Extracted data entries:
====

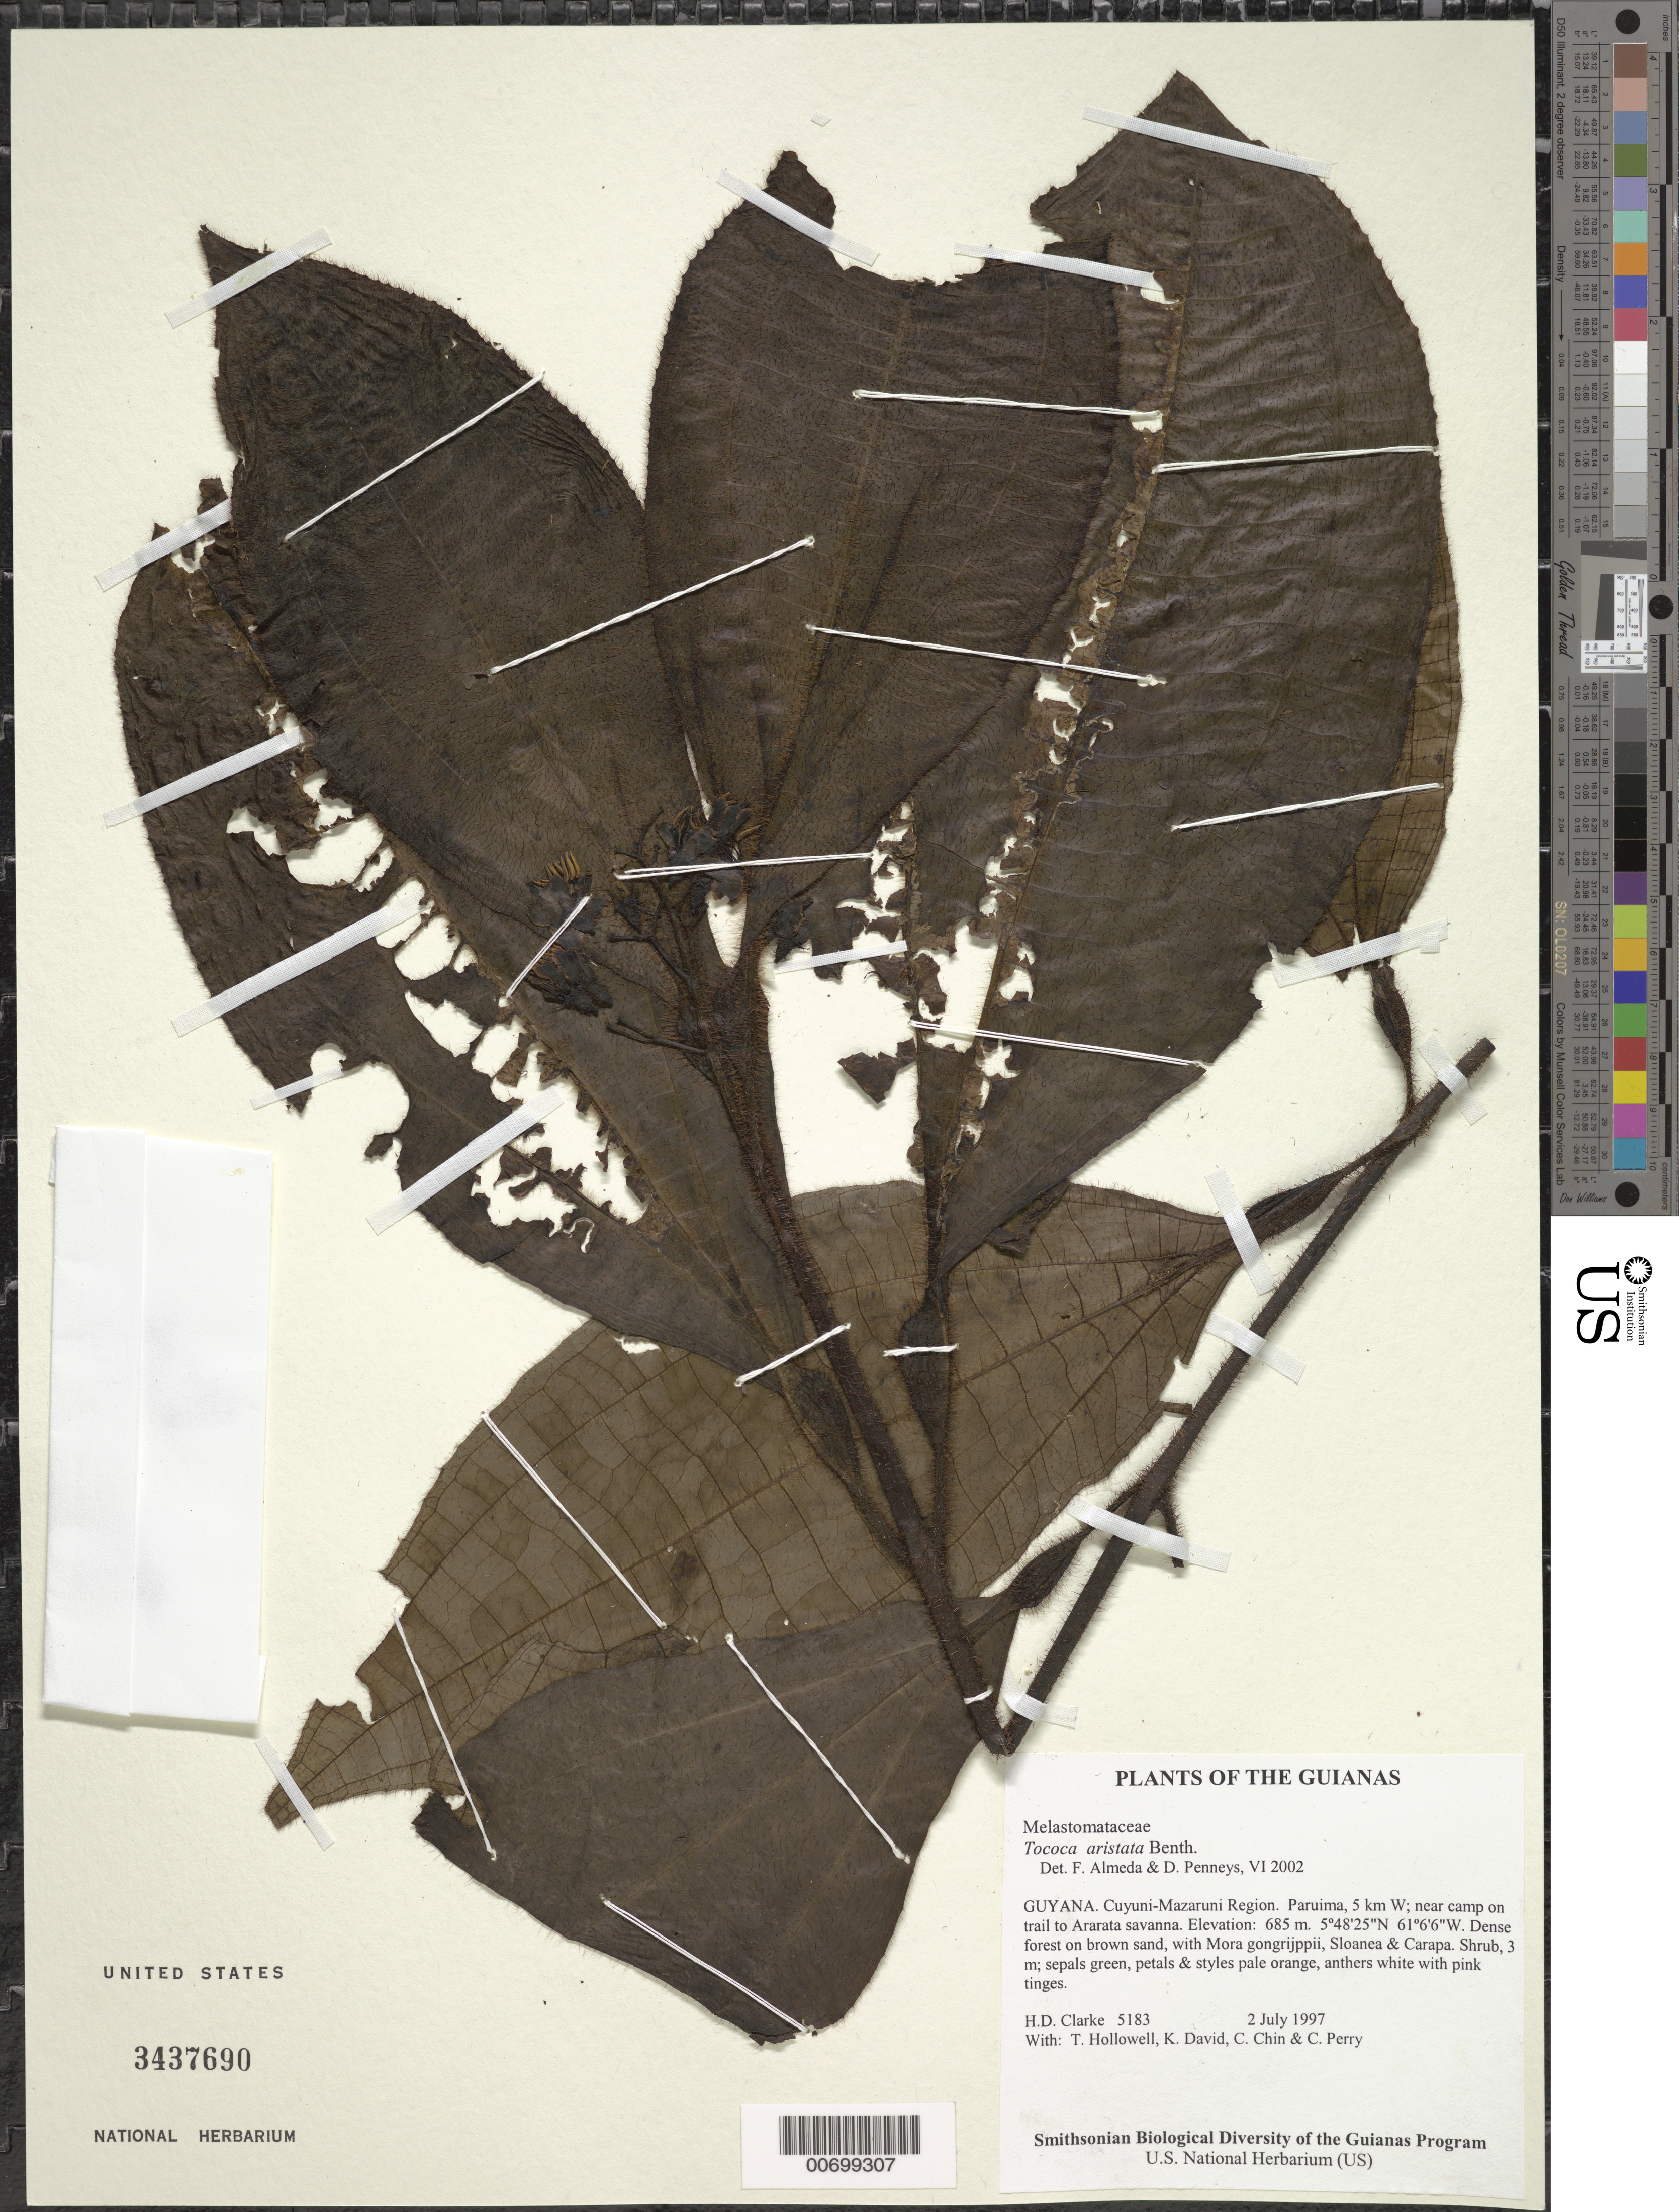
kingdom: Plantae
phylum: Tracheophyta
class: Magnoliopsida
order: Myrtales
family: Melastomataceae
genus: Tococa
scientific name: Tococa aristata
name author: Benth.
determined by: Almeda, F.; Penneys, D. S.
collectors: H. D. Clarke, T. Hollowell, K. David, C. Chin & C. Perry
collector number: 5183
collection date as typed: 2 July 1997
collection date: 1997-07-02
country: Guyana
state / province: Cuyuni-Mazaruni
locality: Paruima, 5 km W; near camp on trail to Ararata savanna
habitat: Dense forest on brown sand, with Mora gongrijppii, Sloanea & Carapa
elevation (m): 685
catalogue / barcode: US 3437690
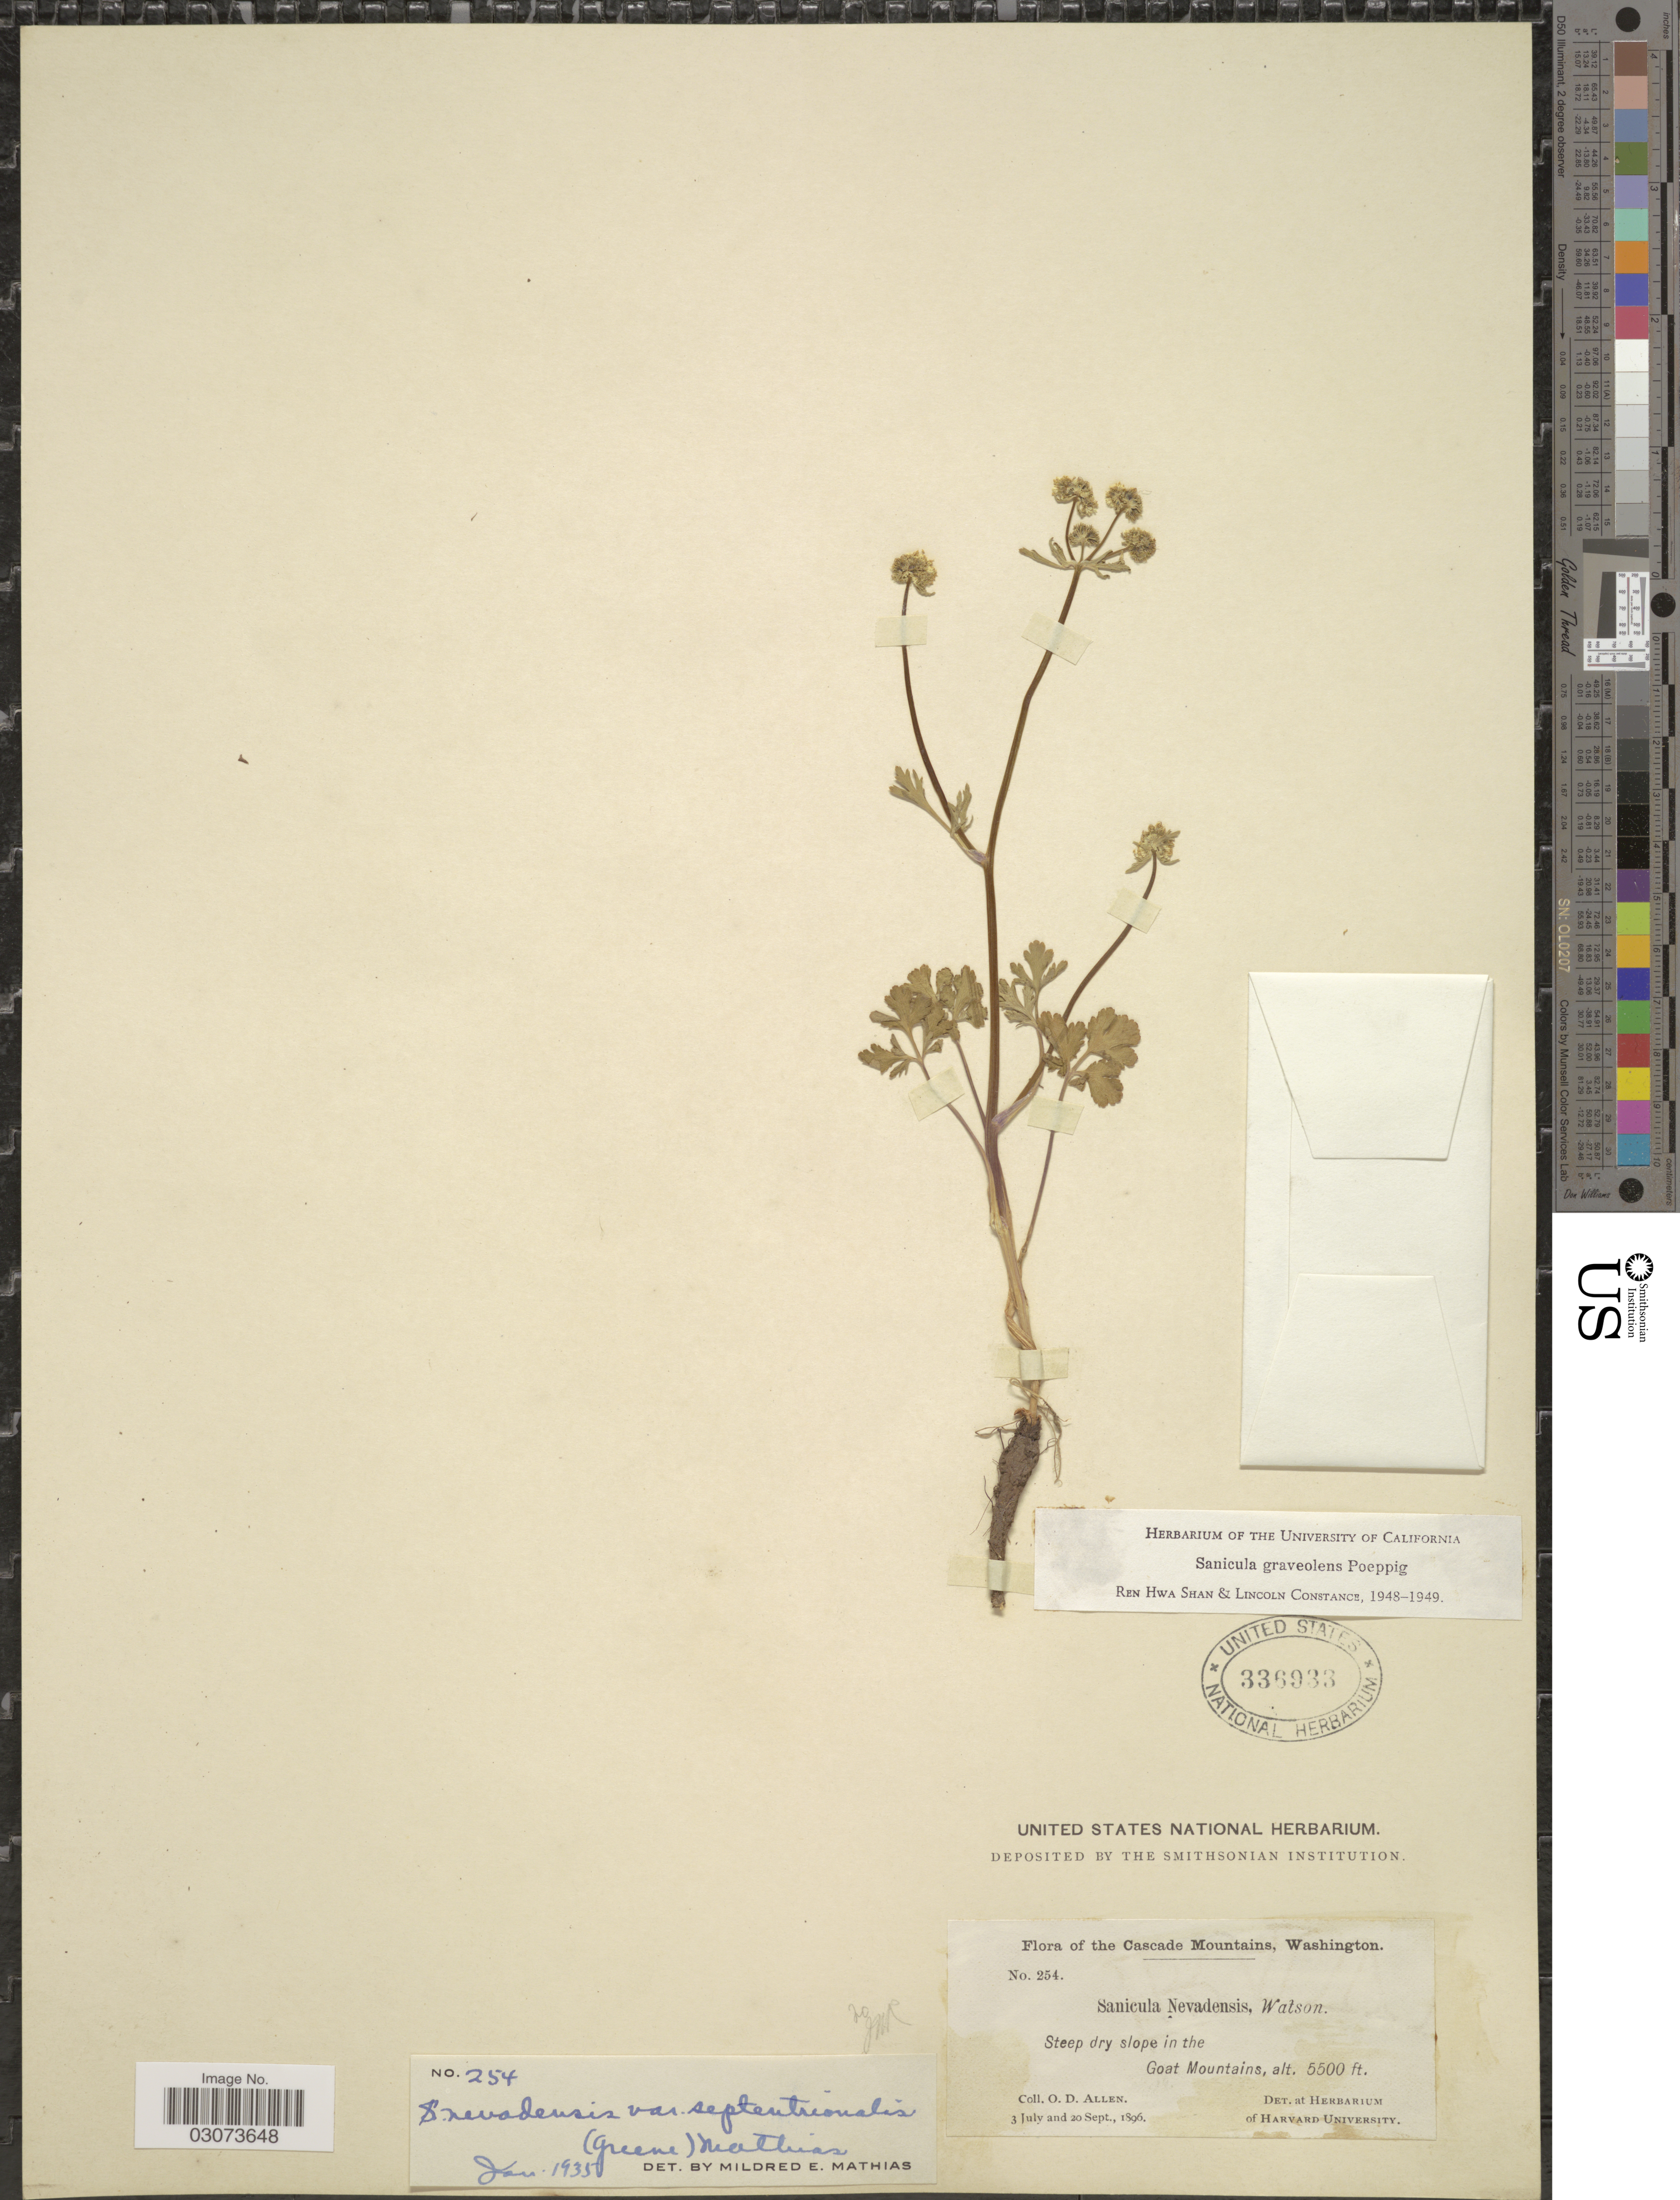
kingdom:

====

_What you need to do_: Edit the rows by replacing every occurrence of "locality" with "location" and leaving everything else unchanged. Omit the pictures from the result.

_Result of this exercise_:
kingdom: Plantae
phylum: Tracheophyta
class: Magnoliopsida
order: Myrtales
family: Melastomataceae
genus: Tococa
scientific name: Tococa aristata
name author: Benth.
determined by: Almeda, F.; Penneys, D. S.
collectors: H. D. Clarke, T. Hollowell, K. David, C. Chin & C. Perry
collector number: 5183
collection date as typed: 2 July 1997
collection date: 1997-07-02
country: Guyana
state / province: Cuyuni-Mazaruni
location: Paruima, 5 km W; near camp on trail to Ararata savanna
habitat: Dense forest on brown sand, with Mora gongrijppii, Sloanea & Carapa
elevation (m): 685
catalogue / barcode: US 3437690
kingdom:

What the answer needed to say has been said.